■ **INPUT MATERIAL**

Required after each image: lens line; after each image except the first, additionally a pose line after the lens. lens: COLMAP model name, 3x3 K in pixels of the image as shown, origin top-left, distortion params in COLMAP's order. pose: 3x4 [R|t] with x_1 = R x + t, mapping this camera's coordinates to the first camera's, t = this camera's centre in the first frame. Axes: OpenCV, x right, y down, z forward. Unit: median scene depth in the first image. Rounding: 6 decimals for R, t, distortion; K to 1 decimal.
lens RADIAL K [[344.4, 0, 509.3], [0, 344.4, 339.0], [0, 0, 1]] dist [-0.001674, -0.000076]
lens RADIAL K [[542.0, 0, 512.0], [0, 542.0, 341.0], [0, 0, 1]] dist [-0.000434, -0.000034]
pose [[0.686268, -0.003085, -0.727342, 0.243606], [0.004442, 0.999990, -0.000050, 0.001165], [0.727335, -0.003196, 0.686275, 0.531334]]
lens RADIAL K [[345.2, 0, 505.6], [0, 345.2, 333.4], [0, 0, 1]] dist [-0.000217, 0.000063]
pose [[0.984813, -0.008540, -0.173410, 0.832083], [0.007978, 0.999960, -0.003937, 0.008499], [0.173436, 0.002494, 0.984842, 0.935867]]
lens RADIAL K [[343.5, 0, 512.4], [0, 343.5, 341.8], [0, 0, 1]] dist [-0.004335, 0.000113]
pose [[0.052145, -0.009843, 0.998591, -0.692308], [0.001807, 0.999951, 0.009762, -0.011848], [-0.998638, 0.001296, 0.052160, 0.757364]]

* * *

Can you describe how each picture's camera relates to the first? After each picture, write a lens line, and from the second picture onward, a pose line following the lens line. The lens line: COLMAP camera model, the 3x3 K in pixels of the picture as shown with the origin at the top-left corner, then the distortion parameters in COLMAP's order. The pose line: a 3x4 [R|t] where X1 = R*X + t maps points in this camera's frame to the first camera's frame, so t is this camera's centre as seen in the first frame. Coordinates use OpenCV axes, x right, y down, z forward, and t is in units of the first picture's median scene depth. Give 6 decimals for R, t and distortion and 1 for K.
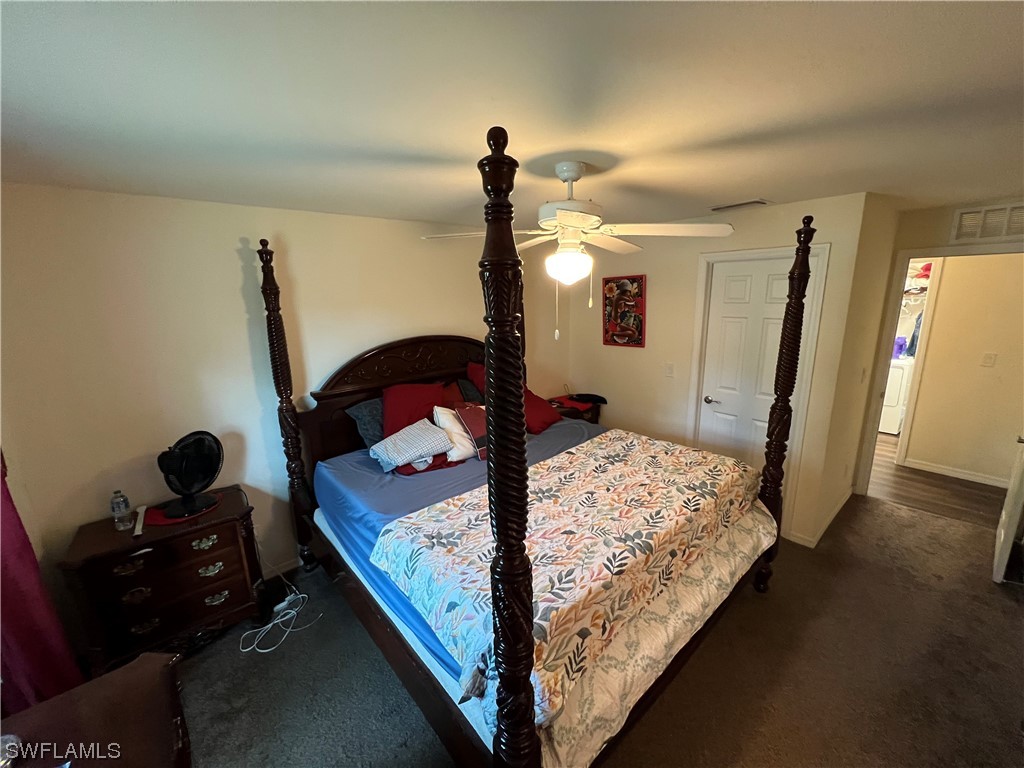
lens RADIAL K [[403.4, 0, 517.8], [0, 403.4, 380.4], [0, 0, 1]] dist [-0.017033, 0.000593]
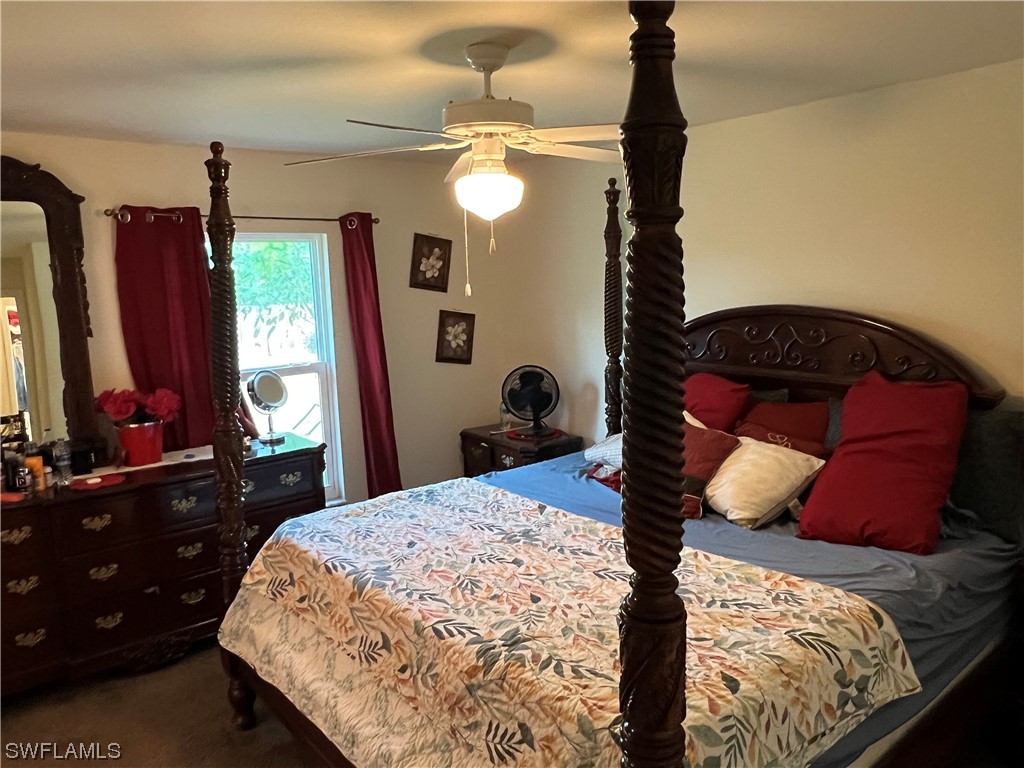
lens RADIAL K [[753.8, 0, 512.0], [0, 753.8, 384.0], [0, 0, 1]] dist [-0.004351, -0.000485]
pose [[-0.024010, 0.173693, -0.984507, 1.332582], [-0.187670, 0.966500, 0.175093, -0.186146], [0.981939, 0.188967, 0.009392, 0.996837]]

■ **WHAT TO WORK ON**
Convert the part that opens with the line containing "Can you describe" and closes with the line containing "dist [-0.017033, 0.000593]" into a two-column CSV with the headers instruction and output. Give one line per request, with its text and its answer each in a single quoted field and line breaks replaced by spaces, and leave the pictures out.

■ **ANSWER SPACE**
instruction,output
"Can you describe how each picture's camera relates to the first? After each picture, write a lens line, and from the second picture onward, a pose line following the lens line. The lens line: COLMAP camera model, the 3x3 K in pixels of the picture as shown with the origin at the top-left corner, then the distortion parameters in COLMAP's order. The pose line: a 3x4 [R|t] where X1 = R*X + t maps points in this camera's frame to the first camera's frame, so t is this camera's centre as seen in the first frame. Coordinates use OpenCV axes, x right, y down, z forward, and t is in units of the first picture's median scene depth. Give 6 decimals for R, t and distortion and 1 for K.","lens RADIAL K [[403.4, 0, 517.8], [0, 403.4, 380.4], [0, 0, 1]] dist [-0.017033, 0.000593]"